Dataset entries
_ _ _ _ _ _ _

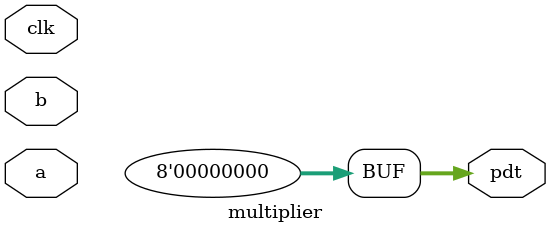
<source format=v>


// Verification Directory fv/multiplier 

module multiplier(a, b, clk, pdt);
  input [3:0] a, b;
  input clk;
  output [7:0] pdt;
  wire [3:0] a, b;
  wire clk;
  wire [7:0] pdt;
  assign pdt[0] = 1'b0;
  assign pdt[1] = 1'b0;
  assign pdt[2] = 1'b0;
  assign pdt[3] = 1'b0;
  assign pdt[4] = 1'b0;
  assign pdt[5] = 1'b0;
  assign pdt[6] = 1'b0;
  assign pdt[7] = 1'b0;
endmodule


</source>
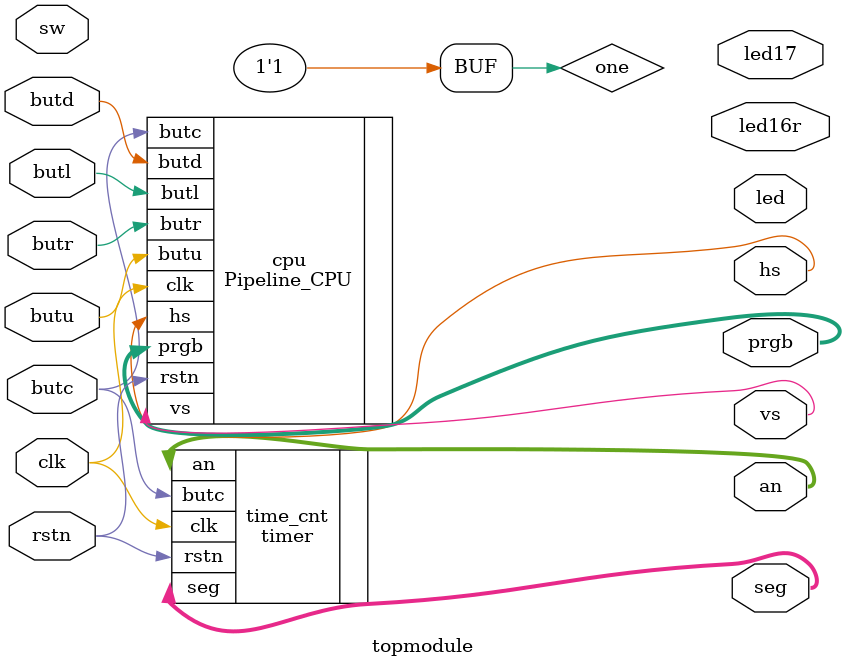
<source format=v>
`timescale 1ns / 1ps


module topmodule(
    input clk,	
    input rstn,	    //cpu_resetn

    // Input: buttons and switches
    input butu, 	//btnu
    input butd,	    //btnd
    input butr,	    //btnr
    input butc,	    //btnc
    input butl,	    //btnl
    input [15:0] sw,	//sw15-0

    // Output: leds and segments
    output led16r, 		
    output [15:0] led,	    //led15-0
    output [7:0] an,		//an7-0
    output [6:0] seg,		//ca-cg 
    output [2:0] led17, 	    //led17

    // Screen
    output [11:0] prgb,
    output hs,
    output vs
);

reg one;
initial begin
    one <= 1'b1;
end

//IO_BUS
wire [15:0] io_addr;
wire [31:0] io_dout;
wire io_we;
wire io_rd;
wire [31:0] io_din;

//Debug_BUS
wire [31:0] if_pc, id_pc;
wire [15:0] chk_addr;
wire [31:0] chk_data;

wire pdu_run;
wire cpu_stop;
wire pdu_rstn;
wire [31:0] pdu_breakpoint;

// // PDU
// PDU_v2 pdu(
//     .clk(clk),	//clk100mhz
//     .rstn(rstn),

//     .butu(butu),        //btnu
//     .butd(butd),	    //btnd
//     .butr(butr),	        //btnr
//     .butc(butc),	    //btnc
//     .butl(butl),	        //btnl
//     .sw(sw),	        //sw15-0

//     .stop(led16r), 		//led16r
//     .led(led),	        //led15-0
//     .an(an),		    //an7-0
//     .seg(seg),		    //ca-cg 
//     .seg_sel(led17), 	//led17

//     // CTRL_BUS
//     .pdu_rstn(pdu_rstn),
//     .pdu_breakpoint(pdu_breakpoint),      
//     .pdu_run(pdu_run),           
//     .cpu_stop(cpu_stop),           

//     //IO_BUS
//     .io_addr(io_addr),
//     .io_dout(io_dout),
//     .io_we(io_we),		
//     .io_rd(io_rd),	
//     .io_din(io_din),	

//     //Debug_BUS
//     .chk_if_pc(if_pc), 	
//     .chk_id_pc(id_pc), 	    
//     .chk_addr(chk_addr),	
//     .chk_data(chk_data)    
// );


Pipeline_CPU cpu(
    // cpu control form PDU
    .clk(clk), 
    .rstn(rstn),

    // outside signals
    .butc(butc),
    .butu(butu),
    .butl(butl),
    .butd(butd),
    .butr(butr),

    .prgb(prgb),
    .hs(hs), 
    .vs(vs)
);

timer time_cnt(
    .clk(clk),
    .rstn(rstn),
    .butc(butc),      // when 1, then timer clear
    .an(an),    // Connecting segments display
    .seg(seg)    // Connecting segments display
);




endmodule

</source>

_ _ _ _ _ _ _

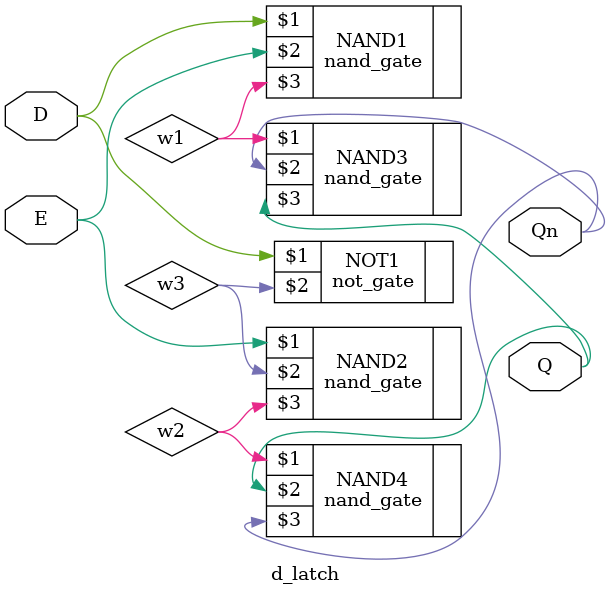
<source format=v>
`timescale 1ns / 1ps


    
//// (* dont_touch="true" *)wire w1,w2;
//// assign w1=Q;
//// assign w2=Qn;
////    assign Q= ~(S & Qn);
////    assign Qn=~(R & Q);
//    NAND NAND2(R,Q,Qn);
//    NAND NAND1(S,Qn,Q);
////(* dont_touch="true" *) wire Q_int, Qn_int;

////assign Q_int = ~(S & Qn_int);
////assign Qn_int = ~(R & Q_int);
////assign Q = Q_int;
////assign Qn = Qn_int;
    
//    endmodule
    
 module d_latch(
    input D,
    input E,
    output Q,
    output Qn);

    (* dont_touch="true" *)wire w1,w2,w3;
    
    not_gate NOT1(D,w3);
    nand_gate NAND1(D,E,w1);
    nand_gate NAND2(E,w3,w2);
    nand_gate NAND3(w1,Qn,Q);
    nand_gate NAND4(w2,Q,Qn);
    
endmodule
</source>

_ _ _ _ _ _ _

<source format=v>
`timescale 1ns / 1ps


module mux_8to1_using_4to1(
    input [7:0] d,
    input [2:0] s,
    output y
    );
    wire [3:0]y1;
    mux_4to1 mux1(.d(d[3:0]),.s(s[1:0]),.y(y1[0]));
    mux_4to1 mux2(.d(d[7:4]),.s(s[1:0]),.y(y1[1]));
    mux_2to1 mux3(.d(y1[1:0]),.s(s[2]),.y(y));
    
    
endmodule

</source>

_ _ _ _ _ _ _

Which lines above hold the string "butc"? Copy each of them.

    input butc,	    //btnc
//     .butc(butc),	    //btnc
    .butc(butc),
    .butc(butc),      // when 1, then timer clear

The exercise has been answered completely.